What to do:
Nothing except the pictures should be left out when you reproduce the listing exactly.

--

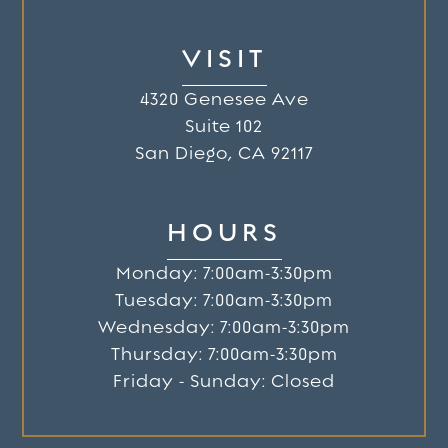
VISIT
4320 Genesee Ave
Suite 102
San Diego, CA 92117
HOURS
Monday: 7:00am-3:30pm
Tuesday: 7:00am-3:30pm
Wednesday: 7:00am-3:30pm
Thursday: 7:00am-3:30pm
Friday - Sunday: Closed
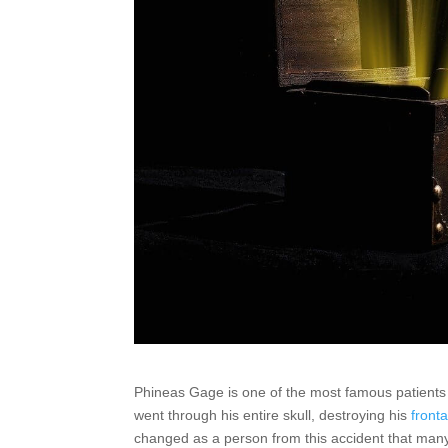
Phineas Gage is one of the most famous patients 
went through his entire skull, destroying his
fronta
changed as a person from this accident that many 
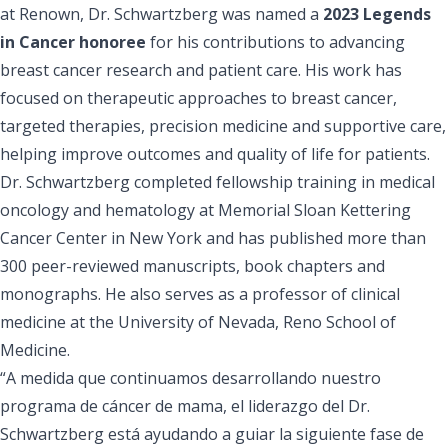
at Renown, Dr. Schwartzberg was named a
2023 Legends
in Cancer honoree
for his contributions to advancing
breast cancer research and patient care. His work has
focused on therapeutic approaches to breast cancer,
targeted therapies, precision medicine and supportive care,
helping improve outcomes and quality of life for patients.
Dr. Schwartzberg completed fellowship training in medical
oncology and hematology at Memorial Sloan Kettering
Cancer Center in New York and has published more than
300 peer-reviewed manuscripts, book chapters and
monographs. He also serves as a professor of clinical
medicine at the University of Nevada, Reno School of
Medicine.
“A medida que continuamos desarrollando nuestro
programa de cáncer de mama, el liderazgo del Dr.
Schwartzberg está ayudando a guiar la siguiente fase de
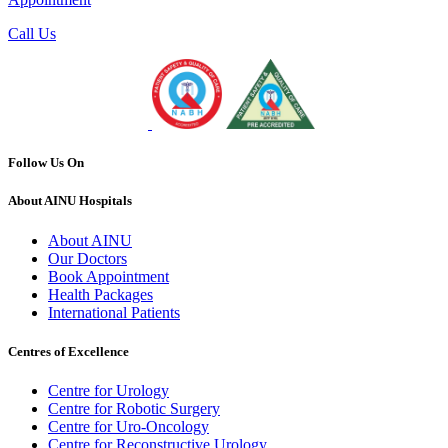
Call Us
Follow Us On
About AINU Hospitals
About AINU
Our Doctors
Book Appointment
Health Packages
International Patients
Centres of Excellence
Centre for Urology
Centre for Robotic Surgery
Centre for Uro-Oncology
Centre for Reconstructive Urology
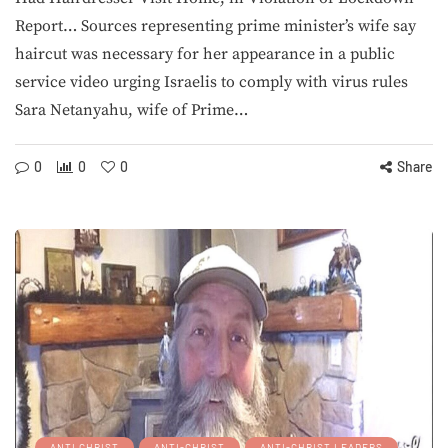
Report… Sources representing prime minister’s wife say
haircut was necessary for her appearance in a public
service video urging Israelis to comply with virus rules
Sara Netanyahu, wife of Prime…
0
0
0
Share
ANTI CHRIST
ANTI-CHRIST
ANTI-CHRIST LEADERS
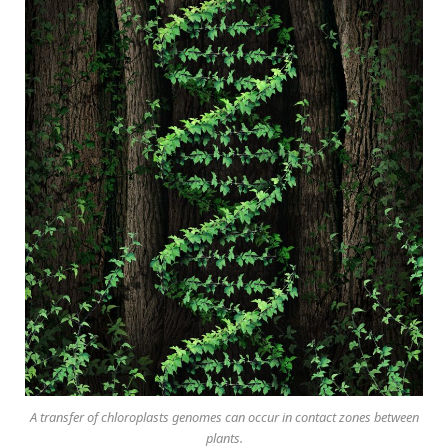
A transfer of chloroplasts genomes can occur in contact zones between
plants.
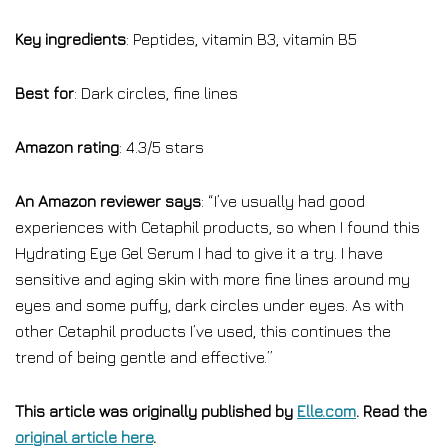
Key ingredients
: Peptides, vitamin B3, vitamin B5
Best for
: Dark circles, fine lines
Amazon rating
: 4.3/5 stars
An Amazon reviewer says
: “I’ve usually had good
experiences with Cetaphil products, so when I found this
Hydrating Eye Gel Serum I had to give it a try. I have
sensitive and aging skin with more fine lines around my
eyes and some puffy, dark circles under eyes. As with
other Cetaphil products I’ve used, this continues the
trend of being gentle and effective.”
This article was originally published by
Elle.com
. Read the
original article here
.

--

Output below:
VISIT
4320 Genesee Ave
Suite 102
San Diego, CA 92117
HOURS
Monday: 7:00am-3:30pm
Tuesday: 7:00am-3:30pm
Wednesday: 7:00am-3:30pm
Thursday: 7:00am-3:30pm
Friday - Sunday: Closed
Phineas Gage is one of the most famous patients 
went through his entire skull, destroying his
fronta
changed as a person from this accident that many 
at Renown, Dr. Schwartzberg was named a
2023 Legends
in Cancer honoree
for his contributions to advancing
breast cancer research and patient care. His work has
focused on therapeutic approaches to breast cancer,
targeted therapies, precision medicine and supportive care,
helping improve outcomes and quality of life for patients.
Dr. Schwartzberg completed fellowship training in medical
oncology and hematology at Memorial Sloan Kettering
Cancer Center in New York and has published more than
300 peer-reviewed manuscripts, book chapters and
monographs. He also serves as a professor of clinical
medicine at the University of Nevada, Reno School of
Medicine.
“A medida que continuamos desarrollando nuestro
programa de cáncer de mama, el liderazgo del Dr.
Schwartzberg está ayudando a guiar la siguiente fase de
Call Us
Follow Us On
About AINU Hospitals
About AINU
Our Doctors
Book Appointment
Health Packages
International Patients
Centres of Excellence
Centre for Urology
Centre for Robotic Surgery
Centre for Uro-Oncology
Centre for Reconstructive Urology
Report… Sources representing prime minister’s wife say
haircut was necessary for her appearance in a public
service video urging Israelis to comply with virus rules
Sara Netanyahu, wife of Prime…
0
0
0
Share
ANTI CHRIST
ANTI-CHRIST
ANTI-CHRIST LEADERS
A transfer of chloroplasts genomes can occur in contact zones between
plants.
Key ingredients
: Peptides, vitamin B3, vitamin B5
Best for
: Dark circles, fine lines
Amazon rating
: 4.3/5 stars
An Amazon reviewer says
: “I’ve usually had good
experiences with Cetaphil products, so when I found this
Hydrating Eye Gel Serum I had to give it a try. I have
sensitive and aging skin with more fine lines around my
eyes and some puffy, dark circles under eyes. As with
other Cetaphil products I’ve used, this continues the
trend of being gentle and effective.”
This article was originally published by
Elle.com
. Read the
original article here
.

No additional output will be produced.